▶ **Provided text**:
---+---

For many, the answer is clear. Menu 1 is full of ingredients that are altered and processed even though they tend to be considered ‘healthy’. Menu 2 consists of dishes created from minimally processed ingredients that are rich in fibre, good fats, vitamins and minerals. I can imagine many would agree that Menu 2 is also much more easy on the taste buds.

So how do we naturally switch our perception from Menu 1 to Menu 2?  I’ve put together these three simple questions you can ask yourself before constructing your healthy menu:

  1. Do my ingredients represent what they are supposed to represent? An example would be a fat free sour cream. By definition, a sour cream cannot be called sour cream if it doesn’t have any fat in it. Cream is made of fat and a fat free sour cream is a synthetic imitation of the real thing. It does not represent what it is supposed to represent. Same goes for imitation meat, cheese, eggs, etc.
  2. Have I explored all other possibilities for this meal? In our example above,  sausage links, muffins and oatmeal are not the only breakfast options. You can use wholesome ingredients to create healthy versions of pancakes, waffles, omelets, quiches, yogurt parfaits, etc.

---+---

▶ **Questions on the material**:
A. State whether each statement agrees with the healthy menu passage. Answer yes or no and quote the deciding words. (i) Menu 2 dishes are made from minimally processed ingredients. (ii) A fat free sour cream is the real thing. (iii) Omelets are among the dishes wholesome ingredients can make healthy versions of.
B. Extend the healthy menu passage, starting right after its last sentence.

---+---

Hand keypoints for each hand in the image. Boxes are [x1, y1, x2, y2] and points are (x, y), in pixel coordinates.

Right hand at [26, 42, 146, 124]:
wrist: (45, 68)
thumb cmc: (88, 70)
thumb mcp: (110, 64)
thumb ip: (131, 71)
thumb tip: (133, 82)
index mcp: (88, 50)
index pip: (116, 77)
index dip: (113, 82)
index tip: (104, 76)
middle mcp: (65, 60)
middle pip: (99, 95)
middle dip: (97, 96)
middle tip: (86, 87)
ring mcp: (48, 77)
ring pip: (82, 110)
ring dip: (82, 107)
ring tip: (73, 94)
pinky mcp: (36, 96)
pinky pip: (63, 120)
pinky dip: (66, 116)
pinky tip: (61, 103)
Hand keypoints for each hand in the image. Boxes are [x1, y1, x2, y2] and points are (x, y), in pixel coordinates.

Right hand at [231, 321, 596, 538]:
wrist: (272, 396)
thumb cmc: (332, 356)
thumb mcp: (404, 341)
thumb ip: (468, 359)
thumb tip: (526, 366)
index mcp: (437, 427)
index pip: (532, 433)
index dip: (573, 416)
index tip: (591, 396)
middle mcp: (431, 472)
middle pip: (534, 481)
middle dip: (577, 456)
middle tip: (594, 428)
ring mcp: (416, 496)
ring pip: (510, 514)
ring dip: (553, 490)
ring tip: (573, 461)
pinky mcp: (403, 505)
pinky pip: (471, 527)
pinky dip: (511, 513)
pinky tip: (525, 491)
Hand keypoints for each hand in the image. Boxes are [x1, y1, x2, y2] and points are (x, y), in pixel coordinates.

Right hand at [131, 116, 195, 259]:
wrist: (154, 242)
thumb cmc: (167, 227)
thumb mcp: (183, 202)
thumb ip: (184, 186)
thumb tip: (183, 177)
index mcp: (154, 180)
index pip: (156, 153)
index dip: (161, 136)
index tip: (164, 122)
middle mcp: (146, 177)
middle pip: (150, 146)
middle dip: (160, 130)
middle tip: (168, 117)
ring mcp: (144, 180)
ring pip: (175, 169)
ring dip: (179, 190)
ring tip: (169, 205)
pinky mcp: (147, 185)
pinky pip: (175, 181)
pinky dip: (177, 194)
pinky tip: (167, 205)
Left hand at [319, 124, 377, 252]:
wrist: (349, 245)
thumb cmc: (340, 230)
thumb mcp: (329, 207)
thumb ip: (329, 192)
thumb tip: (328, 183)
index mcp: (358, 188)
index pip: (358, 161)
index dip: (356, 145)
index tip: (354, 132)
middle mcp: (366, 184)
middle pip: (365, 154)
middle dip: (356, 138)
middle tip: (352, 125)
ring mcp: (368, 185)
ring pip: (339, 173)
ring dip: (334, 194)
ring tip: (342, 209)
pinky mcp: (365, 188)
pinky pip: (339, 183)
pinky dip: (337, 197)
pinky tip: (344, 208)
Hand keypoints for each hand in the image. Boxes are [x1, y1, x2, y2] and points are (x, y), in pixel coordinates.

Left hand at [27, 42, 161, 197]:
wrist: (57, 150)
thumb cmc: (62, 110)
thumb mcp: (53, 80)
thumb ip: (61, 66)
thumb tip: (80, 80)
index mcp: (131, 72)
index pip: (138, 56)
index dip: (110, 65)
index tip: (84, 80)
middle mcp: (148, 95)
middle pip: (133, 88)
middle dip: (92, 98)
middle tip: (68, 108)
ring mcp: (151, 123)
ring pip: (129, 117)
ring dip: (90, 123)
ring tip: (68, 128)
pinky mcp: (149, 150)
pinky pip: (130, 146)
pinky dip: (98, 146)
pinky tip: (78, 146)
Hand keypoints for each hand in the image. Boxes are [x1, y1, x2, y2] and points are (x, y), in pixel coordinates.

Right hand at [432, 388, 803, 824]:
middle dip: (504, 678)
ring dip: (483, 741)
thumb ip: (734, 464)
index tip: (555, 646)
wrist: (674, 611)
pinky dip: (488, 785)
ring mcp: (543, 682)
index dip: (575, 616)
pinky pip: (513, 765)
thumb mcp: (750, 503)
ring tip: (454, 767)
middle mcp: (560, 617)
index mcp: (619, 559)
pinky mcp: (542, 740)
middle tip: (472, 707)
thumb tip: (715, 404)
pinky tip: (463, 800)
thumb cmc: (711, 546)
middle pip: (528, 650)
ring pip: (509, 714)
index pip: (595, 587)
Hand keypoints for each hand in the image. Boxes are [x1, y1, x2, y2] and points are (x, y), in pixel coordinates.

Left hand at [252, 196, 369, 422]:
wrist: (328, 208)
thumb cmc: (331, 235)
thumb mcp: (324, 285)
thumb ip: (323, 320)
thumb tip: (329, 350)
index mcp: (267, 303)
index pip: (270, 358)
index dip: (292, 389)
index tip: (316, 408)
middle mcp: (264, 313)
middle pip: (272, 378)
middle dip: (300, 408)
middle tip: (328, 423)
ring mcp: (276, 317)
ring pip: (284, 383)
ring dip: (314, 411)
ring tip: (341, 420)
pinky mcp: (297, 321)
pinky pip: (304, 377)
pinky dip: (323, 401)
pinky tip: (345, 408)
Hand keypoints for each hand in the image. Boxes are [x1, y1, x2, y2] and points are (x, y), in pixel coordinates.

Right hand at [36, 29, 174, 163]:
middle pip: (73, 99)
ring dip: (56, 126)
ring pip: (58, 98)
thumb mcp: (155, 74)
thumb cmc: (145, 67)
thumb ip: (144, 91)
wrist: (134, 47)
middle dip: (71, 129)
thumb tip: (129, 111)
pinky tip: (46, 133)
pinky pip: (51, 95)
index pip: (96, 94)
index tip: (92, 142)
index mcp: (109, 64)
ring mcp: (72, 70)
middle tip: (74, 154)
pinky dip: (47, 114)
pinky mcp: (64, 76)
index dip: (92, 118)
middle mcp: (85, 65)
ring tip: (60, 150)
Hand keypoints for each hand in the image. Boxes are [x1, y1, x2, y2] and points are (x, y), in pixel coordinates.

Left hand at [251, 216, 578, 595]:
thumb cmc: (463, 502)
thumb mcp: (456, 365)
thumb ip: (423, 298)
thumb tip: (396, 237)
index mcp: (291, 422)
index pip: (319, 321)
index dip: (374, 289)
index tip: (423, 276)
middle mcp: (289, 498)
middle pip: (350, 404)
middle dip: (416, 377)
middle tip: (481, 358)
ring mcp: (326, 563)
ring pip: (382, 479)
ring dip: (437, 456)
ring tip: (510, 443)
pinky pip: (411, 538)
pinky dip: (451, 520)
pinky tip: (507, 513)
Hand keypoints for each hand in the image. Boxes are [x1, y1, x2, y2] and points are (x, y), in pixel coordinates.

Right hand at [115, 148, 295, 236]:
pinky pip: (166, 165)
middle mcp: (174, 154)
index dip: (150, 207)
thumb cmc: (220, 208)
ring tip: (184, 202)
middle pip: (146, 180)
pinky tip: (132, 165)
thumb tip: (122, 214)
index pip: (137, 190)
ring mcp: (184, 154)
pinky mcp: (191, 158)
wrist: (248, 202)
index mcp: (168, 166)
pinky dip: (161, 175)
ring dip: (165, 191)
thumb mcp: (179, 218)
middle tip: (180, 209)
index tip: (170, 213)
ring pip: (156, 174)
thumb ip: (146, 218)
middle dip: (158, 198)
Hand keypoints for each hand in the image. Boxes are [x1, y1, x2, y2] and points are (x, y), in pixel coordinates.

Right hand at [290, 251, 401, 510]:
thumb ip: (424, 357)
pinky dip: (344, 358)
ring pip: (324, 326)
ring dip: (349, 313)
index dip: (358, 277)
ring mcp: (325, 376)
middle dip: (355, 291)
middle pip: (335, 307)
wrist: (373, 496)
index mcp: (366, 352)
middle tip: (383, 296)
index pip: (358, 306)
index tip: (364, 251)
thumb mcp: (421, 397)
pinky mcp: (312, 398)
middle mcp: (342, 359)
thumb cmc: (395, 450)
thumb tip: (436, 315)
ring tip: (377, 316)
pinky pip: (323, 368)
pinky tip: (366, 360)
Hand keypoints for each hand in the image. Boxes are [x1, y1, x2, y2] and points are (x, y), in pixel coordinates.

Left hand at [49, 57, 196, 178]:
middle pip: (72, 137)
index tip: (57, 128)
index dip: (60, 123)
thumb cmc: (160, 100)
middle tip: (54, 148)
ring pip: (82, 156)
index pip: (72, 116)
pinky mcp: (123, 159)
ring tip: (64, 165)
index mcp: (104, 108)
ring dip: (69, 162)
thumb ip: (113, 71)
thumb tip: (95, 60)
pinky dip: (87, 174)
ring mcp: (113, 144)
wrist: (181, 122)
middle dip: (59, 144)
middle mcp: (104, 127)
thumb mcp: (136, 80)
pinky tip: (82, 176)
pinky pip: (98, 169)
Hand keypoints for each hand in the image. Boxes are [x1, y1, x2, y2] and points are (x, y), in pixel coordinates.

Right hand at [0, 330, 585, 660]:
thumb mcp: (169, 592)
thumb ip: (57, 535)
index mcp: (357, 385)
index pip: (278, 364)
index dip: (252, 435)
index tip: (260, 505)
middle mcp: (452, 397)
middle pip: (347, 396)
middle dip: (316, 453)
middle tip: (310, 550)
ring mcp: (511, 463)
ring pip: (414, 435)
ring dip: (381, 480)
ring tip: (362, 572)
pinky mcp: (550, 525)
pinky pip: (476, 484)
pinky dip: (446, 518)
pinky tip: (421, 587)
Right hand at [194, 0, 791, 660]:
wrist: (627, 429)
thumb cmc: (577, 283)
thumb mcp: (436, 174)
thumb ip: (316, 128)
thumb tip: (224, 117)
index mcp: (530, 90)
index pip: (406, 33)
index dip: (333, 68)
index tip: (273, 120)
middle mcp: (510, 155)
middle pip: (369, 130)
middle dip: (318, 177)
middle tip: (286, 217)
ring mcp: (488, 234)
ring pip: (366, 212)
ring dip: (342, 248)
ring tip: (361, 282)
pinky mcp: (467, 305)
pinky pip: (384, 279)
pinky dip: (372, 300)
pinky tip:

---+---

▶ **Results**:
A.
(i) Yes: "Menu 2 consists of dishes created from minimally processed ingredients"
(ii) No: "a fat free sour cream is a synthetic imitation of the real thing"
(iii) Yes: "healthy versions of pancakes, waffles, omelets, quiches, yogurt parfaits, etc."

B.
  3. Are my portions representative of the ‘healthy’ way of eating? This is where you can truly influence your customers: you will now be giving them a filling, nutrient-packed meal that does not have to take up the entire plate. Instead, consider filling up the space with fruits, veggies or garnishes that are high in vitamins and minerals but low in calories.

Remember, just because something is fat-free, or reduced-calorie, it doesn’t mean that it is healthy. You are better off using a smaller amount of the ‘real’ product and reducing your portion size than a full amount of a synthetic or processed version.

If we want change to take place around us, we all need to chip in. With culinary profession taking the center stage in our society, it is clear that chefs can have a tremendous influence on the way the rest of us perceive food and eating. Healthy cooking can and should be just as exciting as ‘regular’ cooking. The same goes for healthy eating. If we can put these two together by shaking off our deeply ingrained perceptions, we will all be on the road to creating a healthier life.